A limited liability company (société à responsabilité limitée – SARL) is a specific type of commercial company: it has the characteristics of a capital company (liability of the partners limited to the amount of their contributions) as well as the characteristics of a partnership (non-transferable company shares).
In Luxembourg, the SARL is the most widely used form of company (around 2/3 of the companies in Luxembourg are SARLs).
An SARL may have between 2 and 100 partners. There is also a ‘single member’ SARL, which is an exception to the traditional concept of company law, allowing a single partner to benefit from the advantages of an SARL.

Conditions
• minimum EUR 12.000,00 ;
• must be fully subscribed and fully paid up on formation ;
• contributions may be made in cash or other means, unlike public limited companies (sociétés anonymes -), contributions other than in cash do not require an independent valuation by a registered auditor (réviseur d’entreprises) ;
• contributions in industry (services or know-how) are not allowed.

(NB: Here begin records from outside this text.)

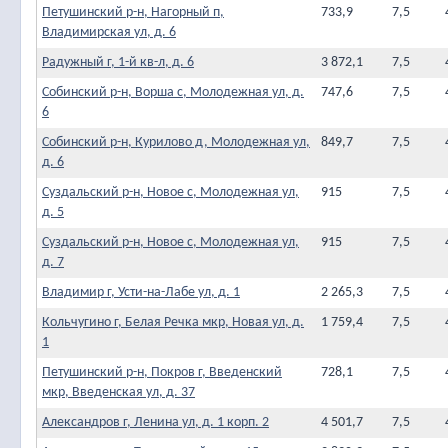
Петушинский р-н, Нагорный п,
733,9
7,5
Владимирская ул, д. 6
Радужный г, 1-й кв-л, д. 6
3 872,1
7,5
Собинский р-н, Ворша с, Молодежная ул, д.
747,6
7,5
6
Собинский р-н, Курилово д, Молодежная ул,
849,7
7,5
д. 6
Суздальский р-н, Новое с, Молодежная ул,
915
7,5
д. 5
Суздальский р-н, Новое с, Молодежная ул,
915
7,5
д. 7
Владимир г, Усти-на-Лабе ул, д. 1
2 265,3
7,5
Кольчугино г, Белая Речка мкр, Новая ул, д.
1 759,4
7,5
1
Петушинский р-н, Покров г, Введенский
728,1
7,5
мкр, Введенская ул, д. 37
Александров г, Ленина ул, д. 1 корп. 2
4 501,7
7,5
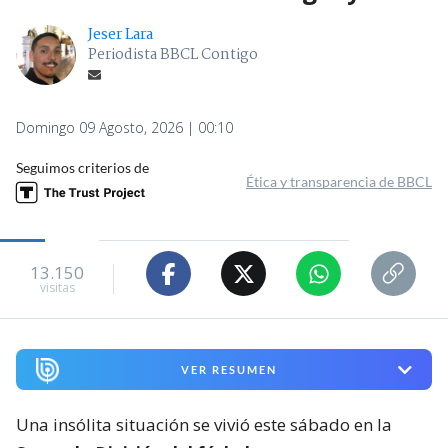
Jeser Lara
Periodista BBCL Contigo
Domingo 09 Agosto, 2026 | 00:10
Seguimos criterios de
Ética y transparencia de BBCL
13.150
visitas
VER RESUMEN
Una insólita situación se vivió este sábado en la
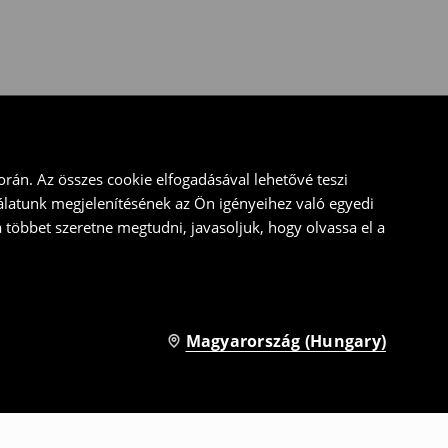
rán. Az összes cookie elfogadásával lehetővé teszi
álatunk megjelenítésének az Ön igényeihez való egyedi
a többet szeretne megtudni, javasoljuk, hogy olvassa el a
Magyarország (Hungary)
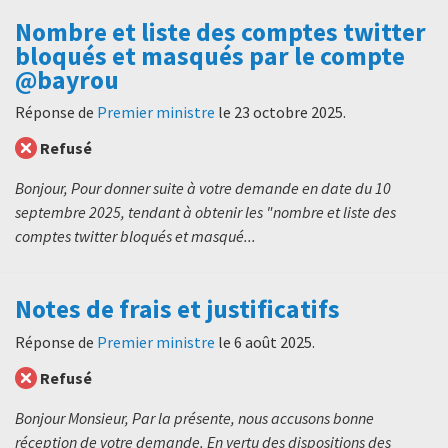
Nombre et liste des comptes twitter
bloqués et masqués par le compte
@bayrou
Réponse de
Premier ministre
le
23 octobre 2025
.
Refusé
Bonjour, Pour donner suite à votre demande en date du 10
septembre 2025, tendant à obtenir les "nombre et liste des
comptes twitter bloqués et masqué...
Notes de frais et justificatifs
Réponse de
Premier ministre
le
6 août 2025
.
Refusé
Bonjour Monsieur, Par la présente, nous accusons bonne
réception de votre demande. En vertu des dispositions des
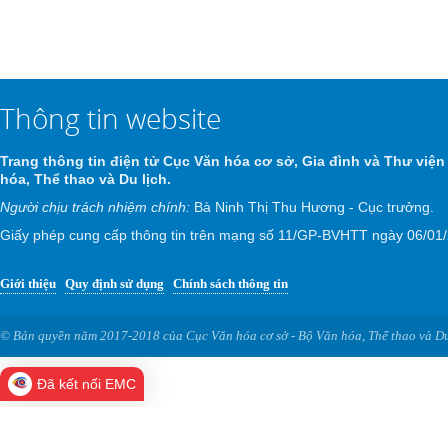
Thông tin website
Trang thông tin điện tử Cục Văn hóa cơ sở, Gia đình và Thư viện
hóa, Thể thao và Du lịch.
Người chịu trách nhiệm chính:
Bà Ninh Thị Thu Hương - Cục trưởng.
Giấy phép cung cấp thông tin trên mạng số 11/GP-BVHTT ngày 06/01
Giới thiệu
Quy định sử dụng
Chính sách thông tin
© Bản quyền năm 2017-2018 của Cục Văn hóa cơ sở - Bộ Văn hóa, Thể thao và Du
Đã kết nối EMC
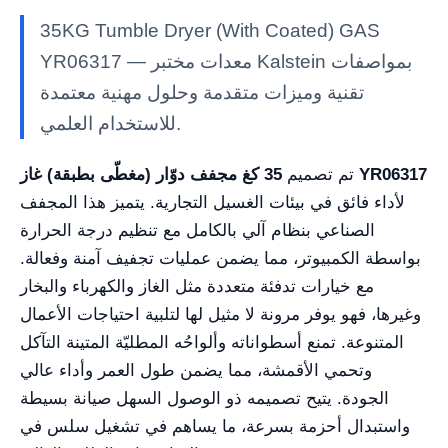
35KG Tumble Dryer (With Coated) GAS
YR06317 — معدات مختبر Kalstein بمواصفات
تقنية وميزات متقدمة وحلول مهنية معتمدة
للاستخدام العلمي.
35 كغ مجفف دوّار (مغطّى بطبقة) غاز YR06317
تم تصميم
لأداء فائق في بيئات الغسيل التجارية. يتميز هذا المجفف
الصناعي بنظام آلي بالكامل مع تنظيم درجة الحرارة
بواسطة الكمبيوتر، مما يضمن عمليات تجفيف آمنة وفعالة.
مع خيارات تدفئة متعددة مثل الغاز والكهرباء والبخار
وغيرها، فهو يوفر مرونة لا مثيل لها لتلبية احتياجات الأعمال
المتنوعة. تمنع أسطواناته وألواحُه المطليّة المتينة التآكل
وتحمي الأقمشة، مما يضمن طول العمر وأداء عالي
الجودة. يتيح تصميمه ذو الوصول السهل صيانة بسيطة
واستبدال أحزمة بسرعة، ما يساهم في تشغيل سلس في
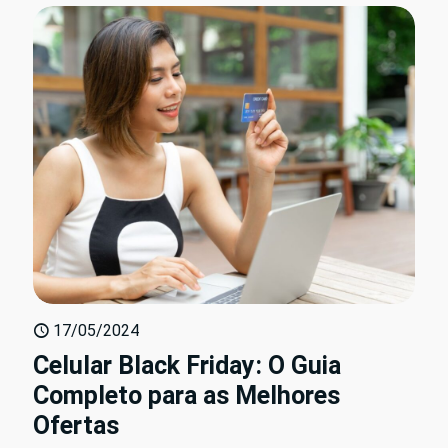
17/05/2024
Celular Black Friday: O Guia
Completo para as Melhores
Ofertas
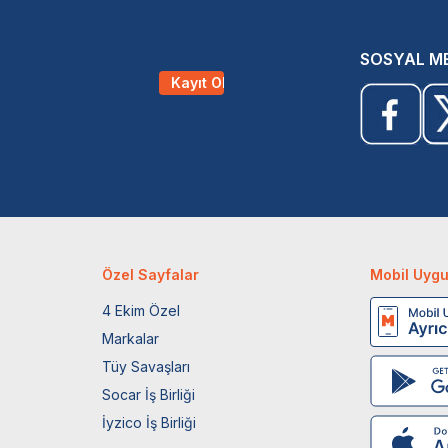
SOSYAL M
Kayıt Ol
Özel Sayfalar
Mobil Uyg
4 Ekim Özel
Markalar
Tüy Savaşları
Socar İş Birliği
İyzico İş Birliği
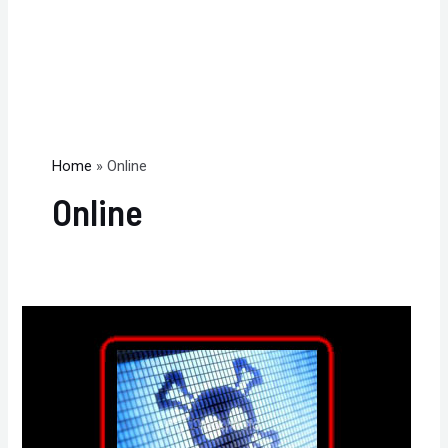
Home
Online
Online
Serverele
Radio
Filadelfia
atacate
incepand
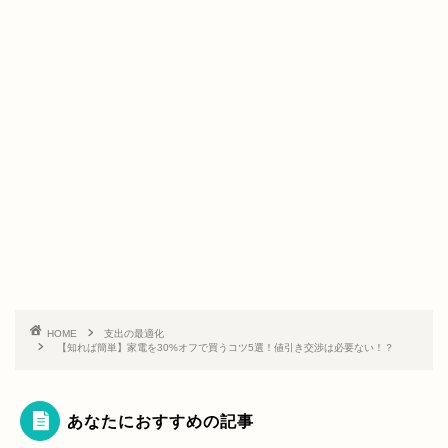
HOME
支出の最適化
【知れば簡単】家電を30%オフで買うコツ5選！値引き交渉は必要ない！？
あなたにおすすめの記事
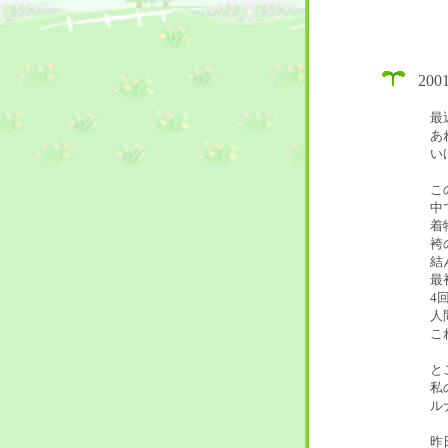
20
最
あ
い
こ
中
着
袴
結
最
4
人
こ
と
私
ル
昨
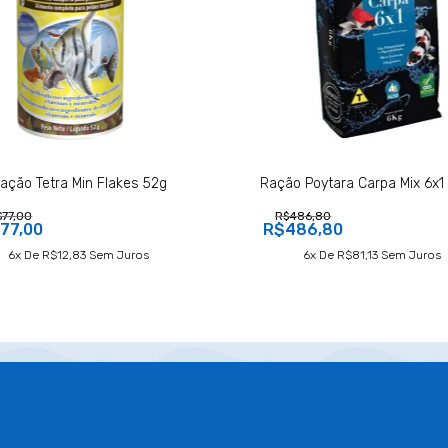
ação Tetra Min Flakes 52g
Ração Poytara Carpa Mix 6x1
$77,00
R$486,80
77,00
R$486,80
6
X De
R$12,83
Sem Juros
6
X De
R$81,13
Sem Juros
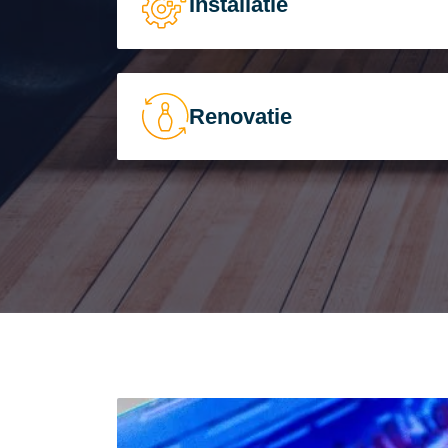
Installatie
Renovatie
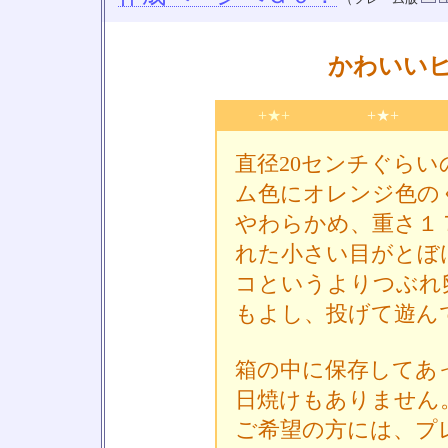
かわいい
+★+
+★+
直径20センチぐら
ム色にオレンジ色の
やわらかめ、重さ１
れた小さい目がとぼ
コというよりつぶれ
もよし、投げて遊ん
箱の中に保存してあ
日焼けもありません
ご希望の方には、プ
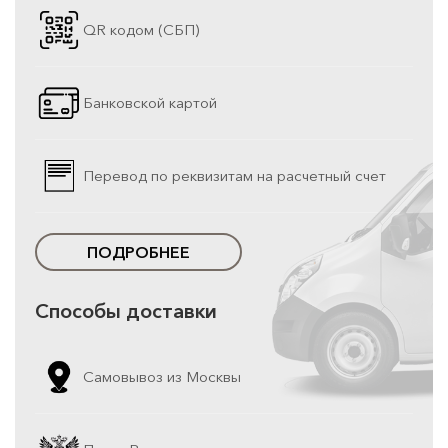
QR кодом (СБП)
Банковской картой
Перевод по реквизитам на расчетный счет
ПОДРОБНЕЕ
Способы доставки
Самовывоз из Москвы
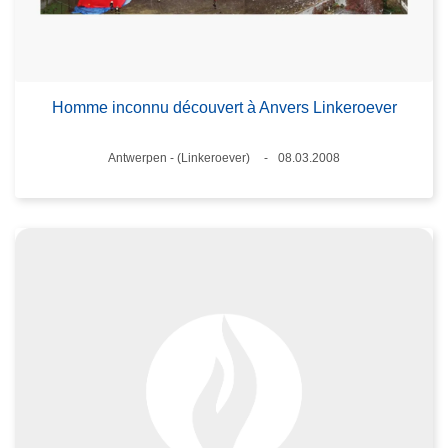
Homme inconnu découvert à Anvers Linkeroever
Standort
Antwerpen - (Linkeroever)
08.03.2008
Datum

Public Limited Company (SA)

The public limited company (société anonyme – SA) together with the limited liability company (société à responsabilité limitée – SARL) is one of the most common legal forms in Luxembourg. This form of company offers many advantages, including limited liability and regulated access to the capital.
In Luxembourg, an SA is often chosen as a form of company for large businesses, but it is also an option for SMEs as the shares in such companies can be bearer shares and are therefore more easily transferable.

Conditions
• minimum EUR 30.000,00 ;
• must be fully subscribed and at least one quarter of the nominal value of each share paid up ;
• contributions in cash or other than in cash ;
• contributions other than in cash must be recorded in an assessment report drawn up by a registered auditor (réviseur d’entreprises) ;
• in the event of a capital increase, the shareholders are granted preferential subscription rights (except where a justified subscription limit has been decided during an extraordinary general meeting).